One waste management company finds and innovative way to get the job done.

Thu October 31, 2013 - West Edition
Construction Equipment Guide

Republic Services has discovered a more efficient way to process 3,200 tons (2,903 t) of waste delivered daily on average to the Sycamore Landfill in Santee, Calif.

A pair of Cat D7E track-type tractors push municipal solid waste at the tipping face, move soil for daily cover, and help maintain the 491-acre site. “The machines are being utilized 100 percent of the time,” said Gabe Gonzales, operations manager. “The machines keep the material moving, and there’s no loss in power because they are electronic.”

The D7E’s unique diesel-electric powertrain burns considerably less fuel than traditional systems. The electric generator, power inverter, and propulsion module in the electric drive system replace traditional mechanical components to improve power and efficiency.

“Based on the fuel economy and torque of the machine, we’re able to process the same amount of material at a lower cost,” said Gonzales. “Our operators use direct drive at all times.”

To keep pace with 23-ton (21 t) truckloads of material, the landfill uses both of the D7Es to spread municipal solid waste at the tipping face during the hours of peak activity.

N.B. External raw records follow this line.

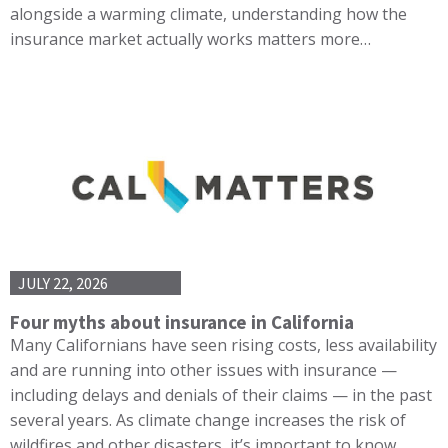
alongside a warming climate, understanding how the
insurance market actually works matters more…
JULY 22, 2026
Four myths about insurance in California
Many Californians have seen rising costs, less availability
and are running into other issues with insurance —
including delays and denials of their claims — in the past
several years. As climate change increases the risk of
wildfires and other disasters, it’s important to know…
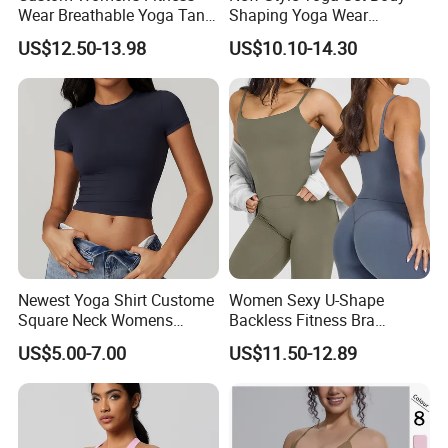
Wear Breathable Yoga Tank
Shaping Yoga Wear
Top Workout Gym Vest
Brushed Tight-Fitting Sports
US$12.50-13.98
US$10.10-14.30
Breathable Pleats Waist
Casual Yoga Wear Set
Sleeveless Sexy Yoga Tank
Top for Women
Newest Yoga Shirt Custome
Women Sexy U-Shape
Square Neck Womens
Backless Fitness Bra
Activewear Sport Clothing
Breathable Shockproof Gym
US$5.00-7.00
US$11.50-12.89
Clothes Fashion Fitness
Tank Sports Sleeveless
Spaghetti Straps Yoga Top
Active Wear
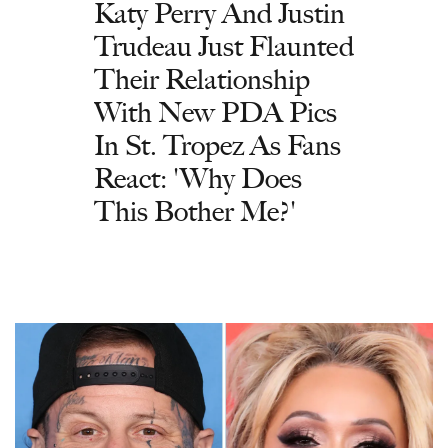
Katy Perry And Justin
Trudeau Just Flaunted
Their Relationship
With New PDA Pics
In St. Tropez As Fans
React: 'Why Does
This Bother Me?'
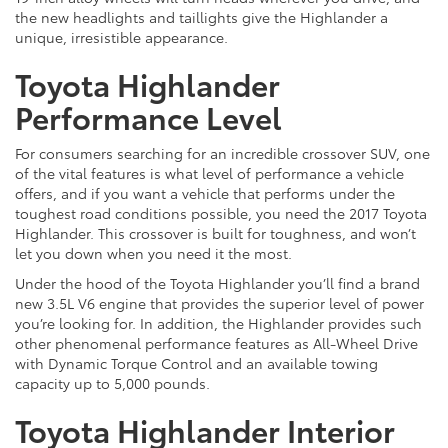
the new headlights and taillights give the Highlander a
unique, irresistible appearance.
Toyota Highlander
Performance Level
For consumers searching for an incredible crossover SUV, one
of the vital features is what level of performance a vehicle
offers, and if you want a vehicle that performs under the
toughest road conditions possible, you need the 2017 Toyota
Highlander. This crossover is built for toughness, and won’t
let you down when you need it the most.
Under the hood of the Toyota Highlander you’ll find a brand
new 3.5L V6 engine that provides the superior level of power
you’re looking for. In addition, the Highlander provides such
other phenomenal performance features as All-Wheel Drive
with Dynamic Torque Control and an available towing
capacity up to 5,000 pounds.
Toyota Highlander Interior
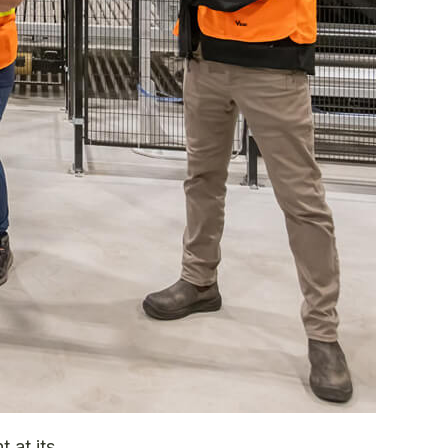
 at its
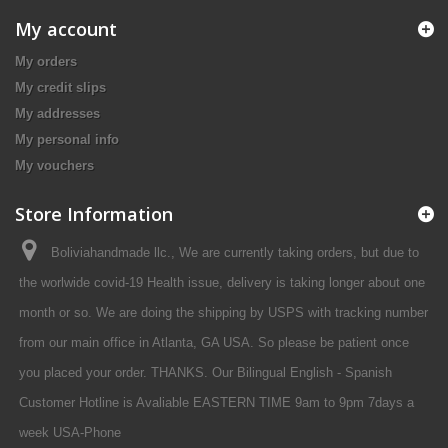
My account
My orders
My credit slips
My addresses
My personal info
My vouchers
Store Information
Boliviahandmade llc., We are currently taking orders, but due to
the worlwide covid-19 Health issue, delivery is taking longer about one
month or so. We are doing the shipping by USPS with tracking number
from our main office in Atlanta, GA USA. So please be patient once
you placed your order. THANKS. Our Bilingual English - Spanish
Customer Hotline is Avaliable EASTERN TIME 9am to 9pm 7days a
week USA-Phone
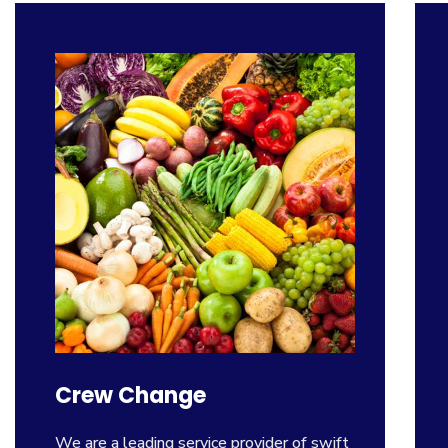
Crew Change
We are a leading service provider of swift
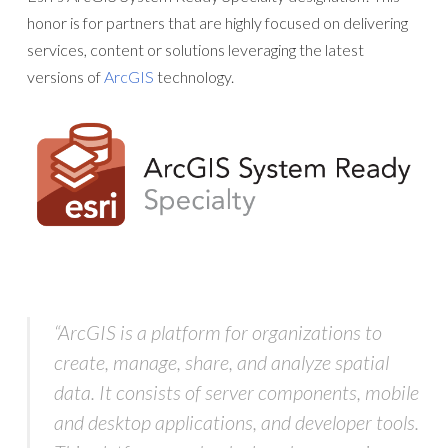
honor is for partners that are highly focused on delivering
services, content or solutions leveraging the latest
versions of
ArcGIS
technology.
“ArcGIS is a platform for organizations to
create, manage, share, and analyze spatial
data. It consists of server components, mobile
and desktop applications, and developer tools.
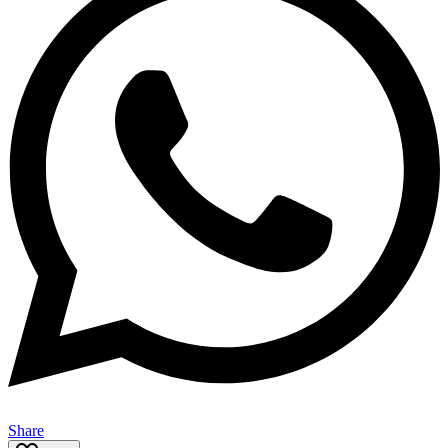
Share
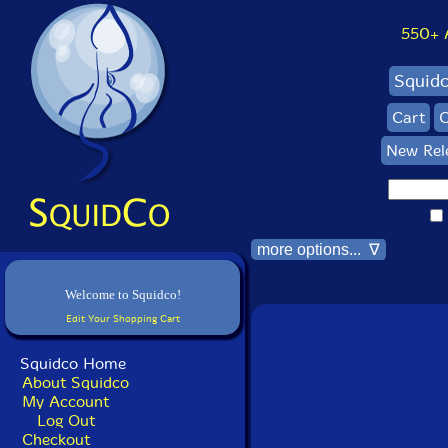
550+ Al
Squid
Cart
C
New Rel
more options... ∇
Welcome to Squidco!
Edit Your Shopping Cart
Squidco Home
About Squidco
My Account
Log Out
Checkout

The flexibility of having two machines for peak hours and separating them at other times has proven to be very beneficial in meeting a variety of dozing requirements throughout the day. Each D7E burns 6.6 gal. (25 L) of fuel per hour compared to 13 gal. (49 L) per hour for the larger track-type tractor they replaced. The ability to perform different dozing tasks in different locations has actually increased productivity and overall efficiency.

Operators are easily able to handle the peak hours each day, and keep pace with waste flow at other times using only one machine.

When not working at the tipping face, the D7Es place the daily cover, and provide maintenance throughout the site.

Another benefit of the electric drive motor, the D7E meets Tier IV Interim emission standards. This helps the landfill reduce its carbon footprint.

Operator Favorites

The new machines — one of which was purchased in 2012 and the other earlier this year — are quickly becoming operator favorites. They especially like the ergonomics of the cab and controls, quiet operation, and ability to set the hydraulic feed to their own specifications. “The user screen is very friendly,” Gonzales said. “Overall, it’s an easy machine to operate.”

To help the machines with the heavy workload at the landfill, Hawthorne CAT installed a specialized guarding for the undercarriage and windows.

A 3-ft. (.9 m) high screen was added to prevent waste from spilling over the blade. Hawthorne CAT employees also helped landfill staff become acquainted with the new machines through walk-arounds and reviewing the D7E’s new technologies and performance features. The professionals at Hawthorne CAT are available to answer questions about the D7Es or any of the other Cat machines in the fleet. “They’re a phone call away,” said Gonzales. It all adds up to increased efficiency at the landfill, and an improved bottom line for Republic Services, according to the company.